Output exactly the lines of the listing below that run from the line with "pyautogui.click(869, 58)" through the line with "pyautogui.click(785, 120)". No pictures.

▶ _Data provided_:
::::

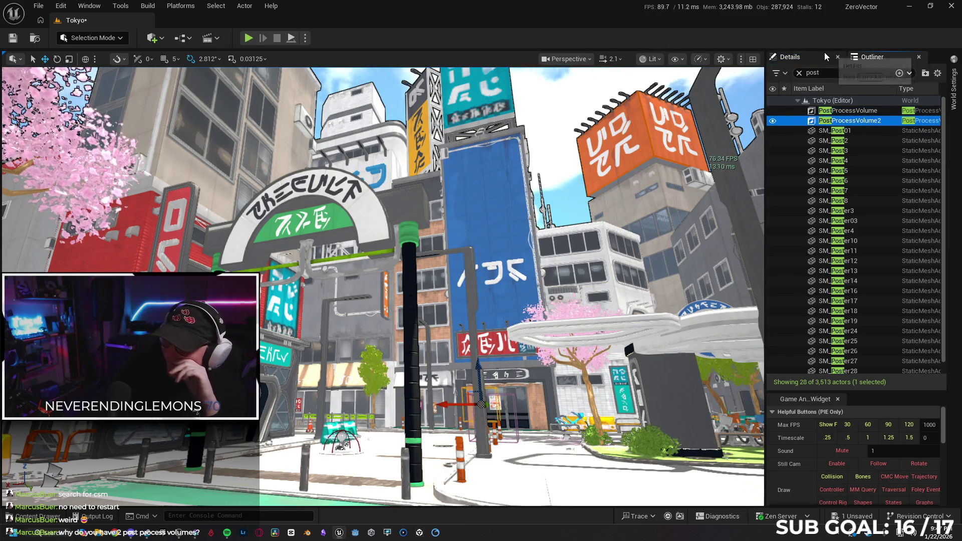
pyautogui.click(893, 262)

::::

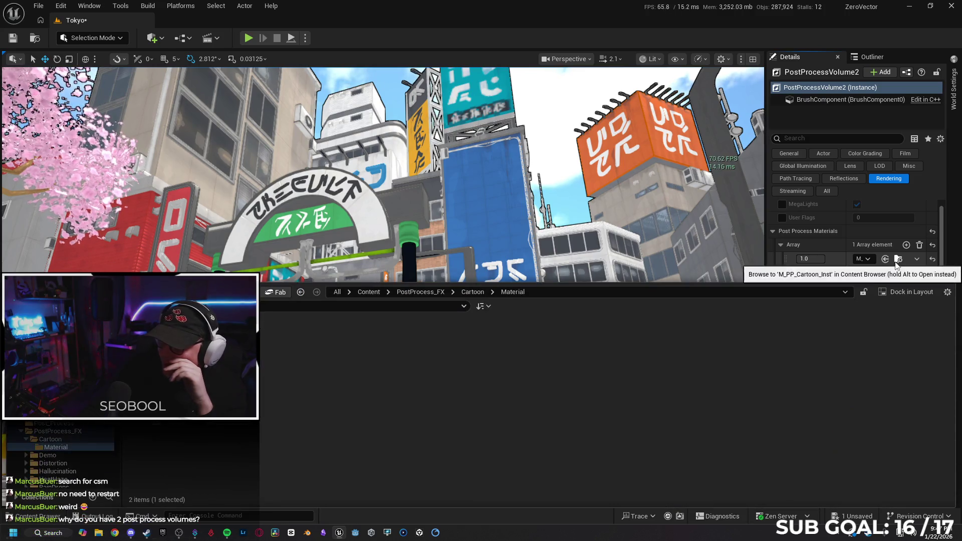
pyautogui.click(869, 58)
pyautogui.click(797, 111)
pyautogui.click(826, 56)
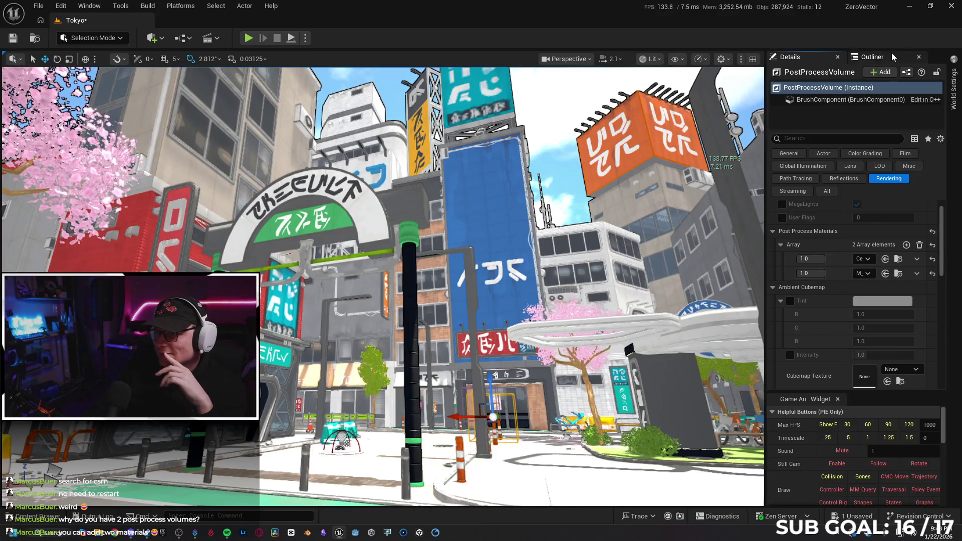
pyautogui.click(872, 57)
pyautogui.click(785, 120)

::::

▶ _Task response_:
pyautogui.click(869, 58)
pyautogui.click(797, 111)
pyautogui.click(826, 56)
pyautogui.click(872, 57)
pyautogui.click(785, 120)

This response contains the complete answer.